PAGE EXCERPT |
[Start of section]

CAT & MBA Entrance Exams – all you need to know
Here we are back again with the hits & misses of what we discussed on our last blog article. We hope that our previous article on the Easy Hacks & Tips to Prepare for CAT Entrance Exams has helped students to move ahead with an even more strategic & well-planned order. This article will enlighten on the most effective strategic learning guide to help you prepare just 3 weeks before your CAT entrance exams.
The Most Strategic Learning Guide for CAT Entrance Exams!
By now all of you must have solved enough questions, read enough theory, taken enough mock-tests. So, what should be your strategy just 3 weeks before your CAT Exams?
First – Make a note of the things you should NOT be doing:
- Read up on a new topic which you have not read until now, even if someone has told you that the topic is vital for CAT: The idea is that no single topic in CAT can decide the outcome of your exam. Also, if you have not read any topic till now, you will not suddenly be able to master it in 3 weeks. In fact, trying to read up new chapter(s) may result in you getting confused about topics you actually knew pretty well.
- Try to solve all questions that you have not done from your practice materials: Trying to do this may lead to burnout resulting in a bad performance on the exam day.
- Spend your time doing nothing, watching TV, movies, leading a chilled life, etc.: This is the other extreme scenario and also should be avoided. You need to be in touch with your studies.
Now, for what you should do:
- Take few of the remaining mock-CATs, preferably one every 2-3 days so that you have practiced 7 – 10 tests in the last 21 days. Those of you who have enrolled for any test-series program, will have 1 or 2 remaining tests, so adjust accordingly.
- Try to analyze these tests as well as analyze any of the tests you have taken before.
- If you have studied well, you should be well aware of your weaknesses & strengths – revise your weak areas from where you are making the maximum no. Of mistakes in the mock-tests.
- Try writing down any formula or notes of any subject so that you remember the important points before the exam.
- Study daily for about 5 – 6 hours, do not over-exert yourself at this point of time.
- The last day before the exam, do nothing. Maybe you can revise the formulae/notes you have prepared.

[End of section]

EXERCISE DATA |
[Start of section]

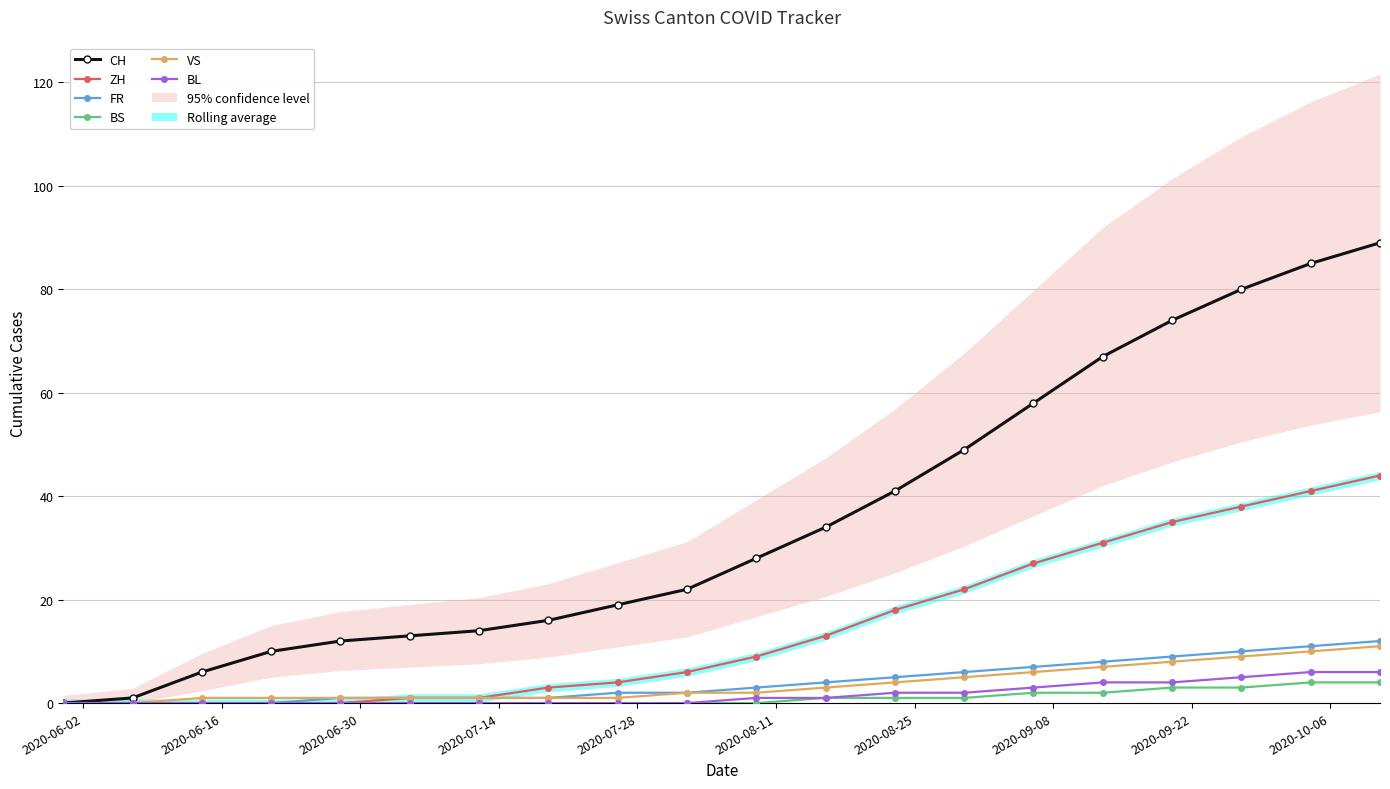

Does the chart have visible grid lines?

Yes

[End of section]
[Start of section]

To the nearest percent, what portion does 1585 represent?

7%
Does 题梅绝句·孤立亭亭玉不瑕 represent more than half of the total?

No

[End of section]

REQUIRED WORK |
**1.** Count the lines of the entries that contain the string "represent". Reply with the number alone.
**2.** Extend the guide to preparing for the CAT exam, picking up right after its final sentence.
The entries have no connection to the CAT preparation text.

TASK RESULTS |
**1.** 2

**2.**
On the Exam Day:
At this crucial hour, it is a mandatory for you to be pretty clear about the test taking strategy. If not, try to make a strategy of your own. Read on to explore about a few guidelines for the same:
- The exam format has changed from last year. There are now 100 questions (Section 1: QA and DI – 50 questions and Section 2: VA and LR – 50 questions) for a total time of 170 minutes. There is no sectional time limit (which is not necessarily a good news!!).
- 100 questions in 170 minutes makes this exam more difficult as number of minutes per question (1.7 min i.e. 1 min 42 sec is less than what it used to be earlier i.e. 60 questions 140 minutes or 2 min 20 sec per question).
- Follow the following strategy for solving the paper (practice on one or two mock tests before the actual exam) :
- Attempting the paper:
- Start with your strongest section (either QA DI or VA LR)
- Once you have decided the section, attempt each question based on your merit.
- i. Do not waste time in scanning the entire section first, directly keep on attempting.
- ii. If at any point of time you find a question too difficult, leave it straight away.
- iii. If you are not sure about your ability to solve a question, mark it and move on.
- iv. Do not spend more than 1 minute on any question without making any headway.
- Spend no more than 75 minutes on the first attempted section. Within the section you do not have to equally attempt questions of both topics (i.e. in the QA DI section, there are no cutoffs for QA and DI separately. So, if you are not comfortable with DI, you first solve only QA and then decide to solve DI towards the end. Similarly for VA LR)
- After the first 75 minutes, move on to the other section. Do not, at any cost, extend the first attempted section to more than 75 minutes. Repeat the steps mentioned above for the other section as well
- At this point of time, you have exhausted 150 minutes and more or less have attempted each section decently. In the remaining 20 minutes, you can follow either of the two following strategies:
- i. If you feel that your both sections have gone smoothly and you feel confident that you have made good number of attempts, devote the remaining time to attempting those questions which you feel you would get correct (that belong to your strongest section) and try to maximize your total score
- ii. However, if you feel that any one particular section has not gone that well, devote the 20 minutes to that section so that you can at least get the cutoff for that section
- f. Please note that keeping a buffer time of around 20 minutes is essential for achieving a good result in the examination.
Sujoy Kr Datta
IIT Kharagpur, Dresden University Germany ( 5 times CAT 99.5%ile+ scorer)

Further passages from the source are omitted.